Stored data entries:

______

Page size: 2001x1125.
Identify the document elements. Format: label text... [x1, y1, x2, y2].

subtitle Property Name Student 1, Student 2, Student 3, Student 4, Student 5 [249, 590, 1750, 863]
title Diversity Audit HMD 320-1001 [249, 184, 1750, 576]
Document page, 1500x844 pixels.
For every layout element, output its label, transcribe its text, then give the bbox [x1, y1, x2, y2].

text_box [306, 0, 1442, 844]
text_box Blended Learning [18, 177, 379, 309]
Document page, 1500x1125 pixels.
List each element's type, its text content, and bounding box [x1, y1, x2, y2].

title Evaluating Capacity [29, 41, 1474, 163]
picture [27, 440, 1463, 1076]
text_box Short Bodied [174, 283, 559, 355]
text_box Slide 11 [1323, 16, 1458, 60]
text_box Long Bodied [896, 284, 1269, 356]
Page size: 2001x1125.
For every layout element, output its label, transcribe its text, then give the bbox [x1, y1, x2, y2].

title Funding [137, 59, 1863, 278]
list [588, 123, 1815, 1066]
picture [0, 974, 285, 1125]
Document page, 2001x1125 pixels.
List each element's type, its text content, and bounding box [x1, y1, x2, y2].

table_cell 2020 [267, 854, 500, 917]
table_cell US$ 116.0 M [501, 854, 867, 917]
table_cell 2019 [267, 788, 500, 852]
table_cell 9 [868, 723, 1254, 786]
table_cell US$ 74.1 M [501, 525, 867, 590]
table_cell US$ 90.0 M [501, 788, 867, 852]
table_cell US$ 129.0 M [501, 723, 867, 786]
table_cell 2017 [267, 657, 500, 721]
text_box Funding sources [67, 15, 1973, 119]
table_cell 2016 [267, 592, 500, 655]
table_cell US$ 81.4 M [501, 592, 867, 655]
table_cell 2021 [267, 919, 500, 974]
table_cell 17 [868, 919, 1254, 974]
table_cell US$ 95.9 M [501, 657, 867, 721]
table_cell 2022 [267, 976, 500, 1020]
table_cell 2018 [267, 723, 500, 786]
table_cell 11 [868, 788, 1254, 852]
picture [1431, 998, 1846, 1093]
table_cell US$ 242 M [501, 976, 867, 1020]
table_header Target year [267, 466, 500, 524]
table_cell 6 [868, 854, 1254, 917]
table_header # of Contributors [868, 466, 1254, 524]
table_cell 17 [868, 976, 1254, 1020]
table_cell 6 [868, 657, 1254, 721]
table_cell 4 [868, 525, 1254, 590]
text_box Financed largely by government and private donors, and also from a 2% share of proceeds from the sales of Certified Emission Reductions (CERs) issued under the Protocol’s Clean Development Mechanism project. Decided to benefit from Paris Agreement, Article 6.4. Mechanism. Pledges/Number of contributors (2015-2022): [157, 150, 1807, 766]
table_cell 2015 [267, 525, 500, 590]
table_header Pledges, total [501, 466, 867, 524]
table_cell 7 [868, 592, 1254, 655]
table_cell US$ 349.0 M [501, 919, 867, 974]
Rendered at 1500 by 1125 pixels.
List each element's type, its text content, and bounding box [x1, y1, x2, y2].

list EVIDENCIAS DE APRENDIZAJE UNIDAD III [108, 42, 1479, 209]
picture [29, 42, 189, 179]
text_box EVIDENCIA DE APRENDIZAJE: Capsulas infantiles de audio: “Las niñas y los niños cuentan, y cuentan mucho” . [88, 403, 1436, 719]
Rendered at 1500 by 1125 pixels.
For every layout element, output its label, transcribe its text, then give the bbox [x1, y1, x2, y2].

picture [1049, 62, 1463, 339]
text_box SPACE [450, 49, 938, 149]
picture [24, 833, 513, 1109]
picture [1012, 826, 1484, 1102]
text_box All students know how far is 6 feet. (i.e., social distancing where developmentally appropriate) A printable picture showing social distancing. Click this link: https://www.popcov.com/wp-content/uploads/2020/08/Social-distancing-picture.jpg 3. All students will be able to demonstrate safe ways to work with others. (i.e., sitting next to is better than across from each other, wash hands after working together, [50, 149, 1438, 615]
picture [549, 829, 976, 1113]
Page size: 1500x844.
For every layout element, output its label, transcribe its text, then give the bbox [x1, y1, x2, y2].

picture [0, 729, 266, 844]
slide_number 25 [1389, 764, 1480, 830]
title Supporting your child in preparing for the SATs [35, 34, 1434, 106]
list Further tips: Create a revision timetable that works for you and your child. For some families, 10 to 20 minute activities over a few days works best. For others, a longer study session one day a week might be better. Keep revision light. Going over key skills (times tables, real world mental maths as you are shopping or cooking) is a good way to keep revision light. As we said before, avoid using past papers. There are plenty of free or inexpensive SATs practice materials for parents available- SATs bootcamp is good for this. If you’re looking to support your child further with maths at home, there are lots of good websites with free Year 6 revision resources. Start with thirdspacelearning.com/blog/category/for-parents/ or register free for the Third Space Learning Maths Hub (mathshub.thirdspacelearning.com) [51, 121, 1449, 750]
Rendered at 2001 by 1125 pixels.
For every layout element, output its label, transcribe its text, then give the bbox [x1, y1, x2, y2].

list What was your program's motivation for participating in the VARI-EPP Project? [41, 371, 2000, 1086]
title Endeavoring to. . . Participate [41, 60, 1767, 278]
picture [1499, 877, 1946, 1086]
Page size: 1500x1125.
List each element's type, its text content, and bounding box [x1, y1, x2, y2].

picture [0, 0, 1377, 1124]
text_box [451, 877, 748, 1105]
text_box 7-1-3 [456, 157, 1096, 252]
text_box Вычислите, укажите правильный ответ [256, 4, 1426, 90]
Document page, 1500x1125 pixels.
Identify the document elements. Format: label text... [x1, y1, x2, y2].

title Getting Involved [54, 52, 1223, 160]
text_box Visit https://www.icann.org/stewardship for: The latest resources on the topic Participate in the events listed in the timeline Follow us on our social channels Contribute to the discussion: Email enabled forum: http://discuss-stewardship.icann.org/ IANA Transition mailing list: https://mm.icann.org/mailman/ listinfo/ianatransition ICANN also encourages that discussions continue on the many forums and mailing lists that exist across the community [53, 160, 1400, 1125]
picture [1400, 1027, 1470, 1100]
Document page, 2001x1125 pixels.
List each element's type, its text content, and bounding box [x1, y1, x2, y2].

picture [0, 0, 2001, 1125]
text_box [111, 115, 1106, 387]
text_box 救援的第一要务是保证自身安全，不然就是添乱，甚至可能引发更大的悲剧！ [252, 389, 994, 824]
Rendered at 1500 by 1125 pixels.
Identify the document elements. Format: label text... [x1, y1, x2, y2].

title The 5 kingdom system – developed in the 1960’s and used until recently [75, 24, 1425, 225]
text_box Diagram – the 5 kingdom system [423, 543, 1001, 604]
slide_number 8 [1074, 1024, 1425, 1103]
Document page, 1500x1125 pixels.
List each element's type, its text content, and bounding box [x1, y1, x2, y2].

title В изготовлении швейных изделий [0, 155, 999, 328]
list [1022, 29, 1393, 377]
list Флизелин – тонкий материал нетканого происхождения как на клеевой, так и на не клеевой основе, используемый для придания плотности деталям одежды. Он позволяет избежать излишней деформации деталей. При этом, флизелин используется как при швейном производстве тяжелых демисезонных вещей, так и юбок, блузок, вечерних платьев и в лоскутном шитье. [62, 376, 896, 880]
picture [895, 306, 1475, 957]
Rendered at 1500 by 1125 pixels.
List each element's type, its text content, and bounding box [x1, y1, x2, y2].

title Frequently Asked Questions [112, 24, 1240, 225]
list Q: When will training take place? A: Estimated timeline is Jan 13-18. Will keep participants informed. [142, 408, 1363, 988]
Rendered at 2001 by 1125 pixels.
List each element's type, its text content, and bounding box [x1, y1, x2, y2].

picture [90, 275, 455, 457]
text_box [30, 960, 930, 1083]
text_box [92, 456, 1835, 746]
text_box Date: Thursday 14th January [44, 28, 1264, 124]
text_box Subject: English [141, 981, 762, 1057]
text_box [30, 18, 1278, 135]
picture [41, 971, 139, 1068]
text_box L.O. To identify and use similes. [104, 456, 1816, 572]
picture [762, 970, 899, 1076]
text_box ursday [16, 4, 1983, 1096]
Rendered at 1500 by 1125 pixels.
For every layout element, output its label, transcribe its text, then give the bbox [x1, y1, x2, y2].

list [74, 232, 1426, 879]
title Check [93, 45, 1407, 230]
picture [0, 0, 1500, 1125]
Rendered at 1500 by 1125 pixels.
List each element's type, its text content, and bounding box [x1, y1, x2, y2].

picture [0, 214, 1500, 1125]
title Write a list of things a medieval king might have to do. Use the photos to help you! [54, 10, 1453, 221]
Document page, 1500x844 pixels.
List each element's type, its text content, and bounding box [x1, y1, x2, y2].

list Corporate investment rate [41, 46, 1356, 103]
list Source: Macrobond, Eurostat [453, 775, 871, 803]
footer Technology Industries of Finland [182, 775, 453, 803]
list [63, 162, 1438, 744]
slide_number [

______

● **To do**: Write down every line of the data above that includes the string "size".

● **Answer to this problem**:
Page size: 2001x1125.
Page size: 2001x1125.
Page size: 1500x844.
Page size: 1500x1125.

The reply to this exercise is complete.